Where this type of plan would create problems would be somewhere in the middle, some PG/ most PG-13/all R-rated films. Most people would agree that there's are sometimes noticeable differences between films with those ratings, even if most people aren't entirely sure what those differences are. (Neither is the ratings board, so at least everyone's on the same page.) Very generally, PG-13 is allowed to have considerably more violence than PG -- it was created partly as a result of the backlash against the violence in Indiana Jones and the Temple of Doom -- and a spash more nudity (generally rearward only, although the occasional flash of breastworks may be allowed) and references to sexual content (although not actual sexual content -- or rather, actual simulated sexual content) than PG, as well as stronger language. R is allowed considerably more leeway in terms of harsher language, violence and sexual content and nudity than either of the PG ratings; on the other hand, the division between what makes a film R or NC-17 is so thoroughly muddy that nobody can tell. (Very generally, any view of a naked penis will get an automatic R; more than one view, and you're flirting with NC-17. Excessive amounts of frontal female nudity will trigger an NC-17, but the ratings board's tolerance for frontal female nudity is very high indeed; you practically have to shoot straight into the vagina to get an NC-17 for female nudity. Very very VERY extreme violence gets an NC-17 as well, but the violence has to be WAY out there. That's a very muddy guideline, however; Clerks received an initial NC-17 for nothing more than strong language.)

What's going to happen, if more and more filmmakers and studios decline to submit their films for ratings to avoid legal liability, is that people will have to rely purely on reviews and word-of-mouth to determine if those films are appropriate for themselves or their older children. Not entirely a bad development, but even I, no fan of the ratings system, will concede that a more rigid demarcation of types of films makes evaluating them easier.

The only way in which Lieberman's bill can possibly have teeth, so to speak, is to require all films produced for exhibition in this country to be submitted to the MPAA or to have the same civil penalties attached. Once you do that, however, you're involved in state sponsored censorship; even this hideously conservative Supreme Court is likely to be perturbed somewhat by that development. Moreover, the MPAA is, by definition, a private agency or association; the studios might bridle at being forced by law to submit their films to them -- independent studios certainly will. Since the MPAA exists only at the will of the major studios, it's entirely possible that to get around that sort of enforcment clause, they would simply dissolve the MPAA as an organization. (And there would be great rejoicing...)

Should this law actually get enacted -- assuming it's not just political posturing, of which Lieberman seems to be doing a lot lately -- it will almost certainly be challenged. In some ways, it's a pity if it doesn't happen, though. It would be nice to see the distinction between R and NC-17 eliminated, as it's almost entirely sophistry in any event; the difference betwen the ratings is the MPAA's mood on a particular day. (Mind, if I had to sit through almost every major studio film produced, I'd be hard on the ratings, as well.

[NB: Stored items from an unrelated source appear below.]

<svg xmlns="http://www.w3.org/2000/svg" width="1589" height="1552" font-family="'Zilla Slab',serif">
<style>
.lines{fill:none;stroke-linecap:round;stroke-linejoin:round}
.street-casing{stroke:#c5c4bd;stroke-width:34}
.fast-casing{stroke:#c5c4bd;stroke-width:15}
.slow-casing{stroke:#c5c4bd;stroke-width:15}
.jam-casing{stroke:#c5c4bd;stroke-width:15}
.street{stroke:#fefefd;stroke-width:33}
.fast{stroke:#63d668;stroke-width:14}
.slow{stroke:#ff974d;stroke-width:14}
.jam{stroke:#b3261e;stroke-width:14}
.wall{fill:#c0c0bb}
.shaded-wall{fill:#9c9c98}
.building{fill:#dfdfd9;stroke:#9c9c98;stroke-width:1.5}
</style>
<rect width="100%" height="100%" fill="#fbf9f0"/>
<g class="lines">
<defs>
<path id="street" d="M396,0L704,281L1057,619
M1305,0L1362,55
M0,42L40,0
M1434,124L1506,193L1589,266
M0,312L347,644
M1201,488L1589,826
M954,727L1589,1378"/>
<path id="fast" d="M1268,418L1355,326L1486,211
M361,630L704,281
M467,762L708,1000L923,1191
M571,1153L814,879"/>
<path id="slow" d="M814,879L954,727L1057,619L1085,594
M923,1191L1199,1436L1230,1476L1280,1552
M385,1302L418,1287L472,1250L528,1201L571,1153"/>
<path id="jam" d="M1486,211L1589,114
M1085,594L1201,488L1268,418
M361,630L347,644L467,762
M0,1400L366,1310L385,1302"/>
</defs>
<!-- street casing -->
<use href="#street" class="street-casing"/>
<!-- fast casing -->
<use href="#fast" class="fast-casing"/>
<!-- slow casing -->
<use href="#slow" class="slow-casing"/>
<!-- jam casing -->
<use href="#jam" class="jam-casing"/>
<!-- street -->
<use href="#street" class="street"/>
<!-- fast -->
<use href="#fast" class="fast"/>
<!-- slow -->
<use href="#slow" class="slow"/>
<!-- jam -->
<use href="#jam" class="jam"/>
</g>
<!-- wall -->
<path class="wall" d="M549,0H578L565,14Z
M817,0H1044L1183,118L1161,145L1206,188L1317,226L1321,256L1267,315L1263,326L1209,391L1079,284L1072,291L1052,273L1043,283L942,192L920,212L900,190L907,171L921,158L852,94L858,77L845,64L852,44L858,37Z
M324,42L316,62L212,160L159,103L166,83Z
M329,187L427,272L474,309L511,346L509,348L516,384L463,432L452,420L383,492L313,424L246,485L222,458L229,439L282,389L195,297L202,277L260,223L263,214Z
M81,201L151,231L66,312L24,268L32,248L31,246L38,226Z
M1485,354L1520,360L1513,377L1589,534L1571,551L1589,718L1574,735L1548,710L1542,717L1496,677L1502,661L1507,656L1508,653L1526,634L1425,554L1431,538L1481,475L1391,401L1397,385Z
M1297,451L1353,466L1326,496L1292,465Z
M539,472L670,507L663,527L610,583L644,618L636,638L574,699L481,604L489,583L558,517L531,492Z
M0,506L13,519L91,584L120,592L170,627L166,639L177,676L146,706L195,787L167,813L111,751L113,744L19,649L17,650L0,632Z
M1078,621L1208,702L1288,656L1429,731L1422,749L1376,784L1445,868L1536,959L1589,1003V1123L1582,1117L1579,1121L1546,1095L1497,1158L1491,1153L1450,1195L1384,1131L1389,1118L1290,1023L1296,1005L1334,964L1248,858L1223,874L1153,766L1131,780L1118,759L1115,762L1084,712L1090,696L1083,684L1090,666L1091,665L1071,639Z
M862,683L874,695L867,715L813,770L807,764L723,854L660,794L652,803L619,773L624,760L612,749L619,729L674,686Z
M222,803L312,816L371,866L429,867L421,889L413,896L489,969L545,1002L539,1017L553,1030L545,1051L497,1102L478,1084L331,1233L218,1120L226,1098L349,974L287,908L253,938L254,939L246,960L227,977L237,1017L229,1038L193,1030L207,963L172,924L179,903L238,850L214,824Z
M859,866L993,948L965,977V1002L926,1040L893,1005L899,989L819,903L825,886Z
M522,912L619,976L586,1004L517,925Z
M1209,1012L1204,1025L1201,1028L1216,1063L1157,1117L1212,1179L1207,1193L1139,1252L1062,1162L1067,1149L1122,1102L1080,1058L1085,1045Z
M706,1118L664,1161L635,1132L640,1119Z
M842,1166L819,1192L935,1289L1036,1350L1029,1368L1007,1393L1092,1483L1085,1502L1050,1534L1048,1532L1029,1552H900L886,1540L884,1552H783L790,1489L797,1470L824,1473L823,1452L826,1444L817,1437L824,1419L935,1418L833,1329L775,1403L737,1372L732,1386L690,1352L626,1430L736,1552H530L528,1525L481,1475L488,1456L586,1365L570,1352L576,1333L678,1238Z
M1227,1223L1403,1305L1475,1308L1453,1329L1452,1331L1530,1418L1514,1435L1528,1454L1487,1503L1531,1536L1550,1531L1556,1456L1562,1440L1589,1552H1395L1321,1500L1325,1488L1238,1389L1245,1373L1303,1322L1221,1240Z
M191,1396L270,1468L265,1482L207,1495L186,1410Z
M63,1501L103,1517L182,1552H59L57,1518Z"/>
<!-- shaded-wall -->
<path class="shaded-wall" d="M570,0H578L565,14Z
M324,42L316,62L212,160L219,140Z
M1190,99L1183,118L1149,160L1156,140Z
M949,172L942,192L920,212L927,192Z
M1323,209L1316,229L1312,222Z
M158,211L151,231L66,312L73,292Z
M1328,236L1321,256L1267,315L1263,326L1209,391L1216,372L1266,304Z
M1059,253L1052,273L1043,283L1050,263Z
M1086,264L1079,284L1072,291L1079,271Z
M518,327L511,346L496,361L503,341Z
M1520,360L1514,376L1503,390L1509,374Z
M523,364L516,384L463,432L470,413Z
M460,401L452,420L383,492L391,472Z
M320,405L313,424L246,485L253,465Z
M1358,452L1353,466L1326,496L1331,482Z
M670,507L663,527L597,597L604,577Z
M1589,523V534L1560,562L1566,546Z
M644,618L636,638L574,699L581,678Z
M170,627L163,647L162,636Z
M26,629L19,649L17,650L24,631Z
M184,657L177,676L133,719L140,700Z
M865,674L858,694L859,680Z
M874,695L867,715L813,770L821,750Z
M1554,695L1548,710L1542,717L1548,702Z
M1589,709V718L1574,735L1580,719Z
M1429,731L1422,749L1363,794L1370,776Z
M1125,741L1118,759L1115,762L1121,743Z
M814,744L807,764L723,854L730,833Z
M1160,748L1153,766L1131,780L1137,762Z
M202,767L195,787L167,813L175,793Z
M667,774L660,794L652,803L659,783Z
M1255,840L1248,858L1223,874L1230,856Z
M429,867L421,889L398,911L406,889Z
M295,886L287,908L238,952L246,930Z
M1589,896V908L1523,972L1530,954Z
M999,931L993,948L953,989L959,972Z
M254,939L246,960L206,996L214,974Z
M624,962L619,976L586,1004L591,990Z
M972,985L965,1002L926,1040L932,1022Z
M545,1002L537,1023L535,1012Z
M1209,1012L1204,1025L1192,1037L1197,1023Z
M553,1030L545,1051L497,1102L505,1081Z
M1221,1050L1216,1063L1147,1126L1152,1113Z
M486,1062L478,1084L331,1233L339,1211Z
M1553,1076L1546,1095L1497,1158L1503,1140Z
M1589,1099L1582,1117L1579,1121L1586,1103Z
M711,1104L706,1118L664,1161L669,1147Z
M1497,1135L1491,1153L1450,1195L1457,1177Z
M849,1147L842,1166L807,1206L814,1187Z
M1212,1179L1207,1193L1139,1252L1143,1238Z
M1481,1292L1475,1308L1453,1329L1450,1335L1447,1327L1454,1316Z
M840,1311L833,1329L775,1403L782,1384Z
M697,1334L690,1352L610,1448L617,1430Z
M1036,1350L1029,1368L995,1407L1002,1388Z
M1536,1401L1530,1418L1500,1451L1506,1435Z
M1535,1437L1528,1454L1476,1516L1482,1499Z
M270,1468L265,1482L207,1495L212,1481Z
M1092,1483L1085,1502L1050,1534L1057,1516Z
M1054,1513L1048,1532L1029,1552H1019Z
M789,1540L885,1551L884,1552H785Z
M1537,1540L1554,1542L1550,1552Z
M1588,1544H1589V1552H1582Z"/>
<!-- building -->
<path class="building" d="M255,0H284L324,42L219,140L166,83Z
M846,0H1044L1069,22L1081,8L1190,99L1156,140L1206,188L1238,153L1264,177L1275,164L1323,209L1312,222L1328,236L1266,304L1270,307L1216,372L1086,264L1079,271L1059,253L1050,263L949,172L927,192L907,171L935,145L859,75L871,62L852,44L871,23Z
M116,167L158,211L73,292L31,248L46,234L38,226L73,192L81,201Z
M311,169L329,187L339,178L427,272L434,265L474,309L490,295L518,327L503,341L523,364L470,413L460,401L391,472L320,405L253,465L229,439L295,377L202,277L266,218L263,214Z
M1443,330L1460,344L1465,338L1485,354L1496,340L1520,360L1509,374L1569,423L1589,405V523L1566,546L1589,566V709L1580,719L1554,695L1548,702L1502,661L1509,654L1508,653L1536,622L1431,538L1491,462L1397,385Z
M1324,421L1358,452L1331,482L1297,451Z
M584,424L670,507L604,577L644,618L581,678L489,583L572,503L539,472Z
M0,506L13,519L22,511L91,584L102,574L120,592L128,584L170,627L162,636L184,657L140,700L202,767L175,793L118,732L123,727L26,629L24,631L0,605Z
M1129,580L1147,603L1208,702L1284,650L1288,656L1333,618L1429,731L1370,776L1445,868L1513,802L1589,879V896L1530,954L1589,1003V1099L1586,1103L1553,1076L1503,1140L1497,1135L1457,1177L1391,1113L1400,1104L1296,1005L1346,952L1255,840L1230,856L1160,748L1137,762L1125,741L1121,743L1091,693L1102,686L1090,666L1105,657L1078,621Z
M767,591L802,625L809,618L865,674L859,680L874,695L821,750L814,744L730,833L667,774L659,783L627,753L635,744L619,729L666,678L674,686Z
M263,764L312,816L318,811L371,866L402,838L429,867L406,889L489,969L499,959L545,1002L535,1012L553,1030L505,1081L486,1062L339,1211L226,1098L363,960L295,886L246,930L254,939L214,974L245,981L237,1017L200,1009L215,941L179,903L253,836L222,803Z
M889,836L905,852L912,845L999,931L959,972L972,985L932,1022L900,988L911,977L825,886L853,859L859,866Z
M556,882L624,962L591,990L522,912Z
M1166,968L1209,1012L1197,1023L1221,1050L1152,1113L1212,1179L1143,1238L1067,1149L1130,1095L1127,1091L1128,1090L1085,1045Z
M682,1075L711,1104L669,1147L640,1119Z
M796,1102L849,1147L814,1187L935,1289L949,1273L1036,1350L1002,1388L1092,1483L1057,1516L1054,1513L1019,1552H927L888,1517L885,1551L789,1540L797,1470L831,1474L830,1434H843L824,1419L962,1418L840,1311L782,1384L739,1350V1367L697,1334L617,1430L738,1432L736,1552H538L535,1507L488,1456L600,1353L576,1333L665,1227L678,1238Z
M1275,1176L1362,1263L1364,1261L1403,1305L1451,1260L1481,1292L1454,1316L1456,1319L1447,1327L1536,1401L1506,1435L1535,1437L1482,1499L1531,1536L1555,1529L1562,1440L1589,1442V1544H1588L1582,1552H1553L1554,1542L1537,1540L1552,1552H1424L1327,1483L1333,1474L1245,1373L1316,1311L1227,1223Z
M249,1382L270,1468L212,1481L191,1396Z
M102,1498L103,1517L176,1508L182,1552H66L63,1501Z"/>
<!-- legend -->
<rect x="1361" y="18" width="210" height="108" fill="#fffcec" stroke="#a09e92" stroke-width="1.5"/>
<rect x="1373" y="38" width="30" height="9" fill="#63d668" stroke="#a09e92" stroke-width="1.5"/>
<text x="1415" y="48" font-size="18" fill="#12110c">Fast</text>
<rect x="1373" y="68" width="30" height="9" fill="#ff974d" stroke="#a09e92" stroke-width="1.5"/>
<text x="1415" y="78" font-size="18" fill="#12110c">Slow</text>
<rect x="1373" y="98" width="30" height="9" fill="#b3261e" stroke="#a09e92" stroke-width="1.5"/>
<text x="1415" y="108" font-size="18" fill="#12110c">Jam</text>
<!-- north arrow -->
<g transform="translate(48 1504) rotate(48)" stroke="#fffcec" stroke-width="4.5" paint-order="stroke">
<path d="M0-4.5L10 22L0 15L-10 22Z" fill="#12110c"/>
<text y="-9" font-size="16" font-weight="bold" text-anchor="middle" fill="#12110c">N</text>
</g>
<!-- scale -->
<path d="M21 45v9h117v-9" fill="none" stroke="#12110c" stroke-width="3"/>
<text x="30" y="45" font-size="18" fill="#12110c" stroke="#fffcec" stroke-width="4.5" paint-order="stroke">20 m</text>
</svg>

Freddy Got Fingered would get an NC-17 just because Tom Green was in it. But I digress.)

Theatre owners should not be required to assume that sort of censorial and parental responsibility for teenagers; if they're there and purchasing the ticket, theatre owners should be allowed to assume that parents have given permission. If it means that 14-year-old Johnny sneaks out and gets in to see, for example, The Center of the World (Flash required) when he knows perfectly well that he shouldn't ... well, he does know that, doesn't he? At some point, it stops being the theater owner's fault for letting the kid in, and starts being the kid's fault for doing something he knows perfectly well he shouldn't do.